Similar to sirolimus, everolimus has a high molecular weight of 958 and a low oral bioavailability. While its half-life of 30 h is relatively long, it is shorter than that of sirolimus [97]. Currently, two case reports have examined everolimus levels in the breast milk of transplant recipients after childbirth, although neither patient elected to breastfeed. In one of them, a female transplanted patient received everolimus (2 mg/day) during pregnancy and postpartum. Although she did not breastfeed, colostrum collected one day after delivery showed undetectable everolimus levels. Serial plasma measurements indicated an estimated everolimus elimination half-life of 86 h in the newborn [64]. The second study on a transplant recipient receiving everolimus (0.5 mg) during pregnancy and postpartum reported a pre-dose everolimus level of 33 ng/L, peaking at 66 ng/L four hours post-dose. Levels at 2, 6, 8, and 12 h post-dose ranged from 45 to 51 ng/L, and the estimated dose for infants was calculated to be 4.22 ng/kg/24 h, representing 0.38% of the dose given to the mother [79] (Table 2).

4.4. Corticosteroids

Corticosteroids encompass both the primary endogenous glucocorticoid, cortisol, and synthetic therapeutic agents like prednisone and methylprednisolone. In transplantation medicine, glucocorticoids are the most commonly used corticosteroids due to their immunomodulatory properties. These compounds exert their effects by binding to the glucocorticoid receptor, forming a complex that regulates gene expression. This complex enhances the production of anti-inflammatory proteins within the nucleus (transactivation) while simultaneously suppressing pro-inflammatory protein expression in the cytosol by preventing the migration of transcription factors into the nucleus (transrepression) [28] (Figure 1).
No negative effects have been observed in breastfeeding infants when mothers use any corticosteroid while nursing.
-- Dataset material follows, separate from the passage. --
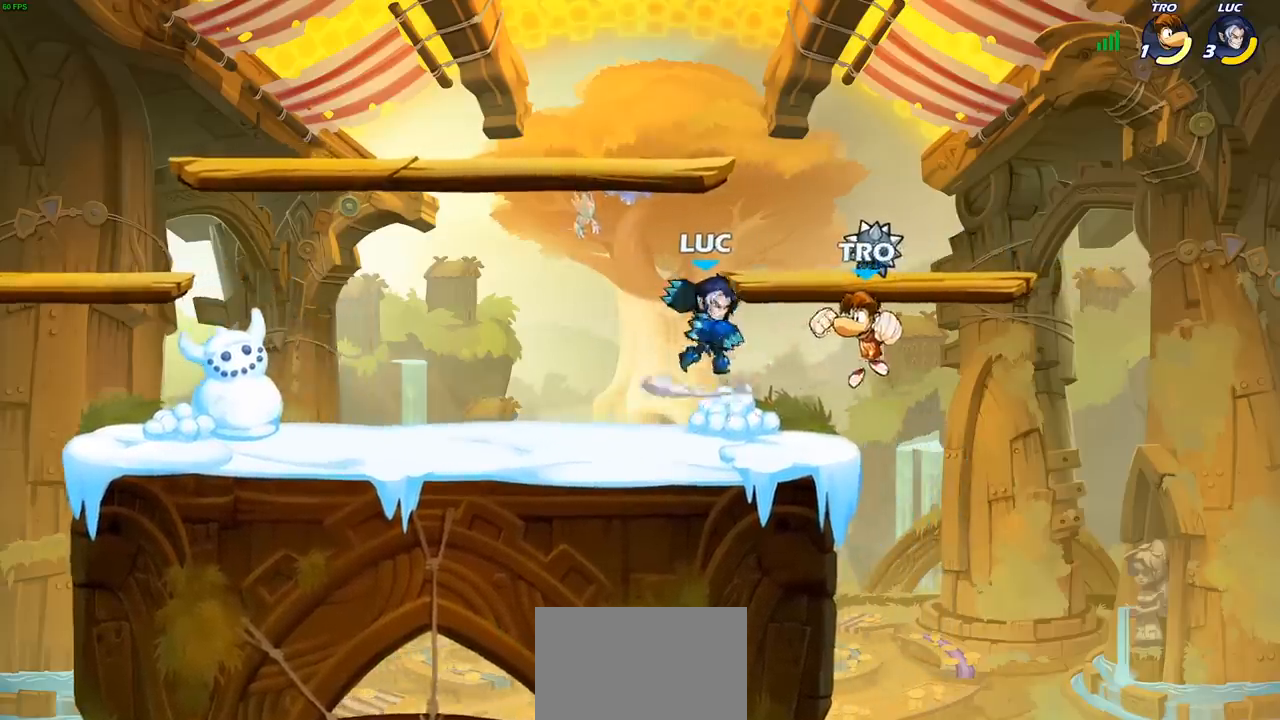
{"buttons": [], "left_stick": "left", "events": [[233, "left_stick", "right"], [267, "R2", "down"], [333, "left_stick", "center"], [350, "R2", "up"], [467, "left_stick", "left"]]}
While it is frequently advised to refrain from breastfeeding for four hours after taking a dose, this practice might be unnecessary as the levels of prednisone in breast milk are quite low [98]. Most commonly used corticosteroid in kidney transplant regimens is prednisone.
The reports found on the use of prednisone during breastfeeding can be seen in Table 2. These articles’ study patient groups ranged from 1 to 6 individuals, and the levels of prednisone found in breastmilk ranged from undetectable (<4 μg/L) to 102 μg/L. Only 2 of these studies reported levels of prednisone in the infant’s blood, and the weight-adjusted dosages were between 0.1 and 0.58%, which is, in principle, considered safe. Table 2 shows a summary of these studies.
The use of steroids during pregnancy carries the risk of developing steroid-induced diabetes mellitus, characterized by an unusual rise in blood sugar levels linked to the administration of glucocorticoids, which may require careful monitoring and management to minimize potential complications for both the mother and the baby. Although limited documentation exists on this topic, this factor should be taken into account when evaluating the choices regarding corticosteroid therapy.

4.5. Belatacept

As an alternative to more traditional treatments, to prevent rejection and avoid their long-term side effects, new drugs to block T-cell activation have been recently developed. Belatacept is a protein resulting from combining the Fc region of immunoglobulin IgG1 and the extracellular domain of CTLA-4, therefore termed (CTLA-4)-Ig. To activate a T cell and elicit an immune response, the antigen-presenting cell must provide two types of signals to the T cell. One involves the major histocompatibility complex (MHC) in conjunction with the antigen, while the other signal is provided by the CD80 or CD86 molecule. Belatacept interacts the CD80 and CD86 molecules, resulting in the inhibition of the second signal from CD28 [99] (Figure 1). Belatacept has been the last immunosuppressive drug to be approved by American and European agencies since 2012 [100,101] and has shown significant improvement in renal function following kidney transplantation, as compared to CNIs [102]. Due to its recent approval, the availability of studies on belatacept and breastfeeding are limited to two studies, in which transplanted mothers breastfed their babies while maintaining the belatacept treatment, with normal growth and cognitive infant development reported [94,95] (Table 2).
The long-term management of maintenance immunosuppression in kidney transplant recipients is still complicated. While CNIs remain the preferred treatment option, their nephrotoxicity necessitates continuous evaluation and the search for alternatives. Current options include belatacept or mTOR inhibitors. While treatment with belatacept results in better kidney function at the 7-year evaluation compared to CNIs, it presents high initial rejection rates.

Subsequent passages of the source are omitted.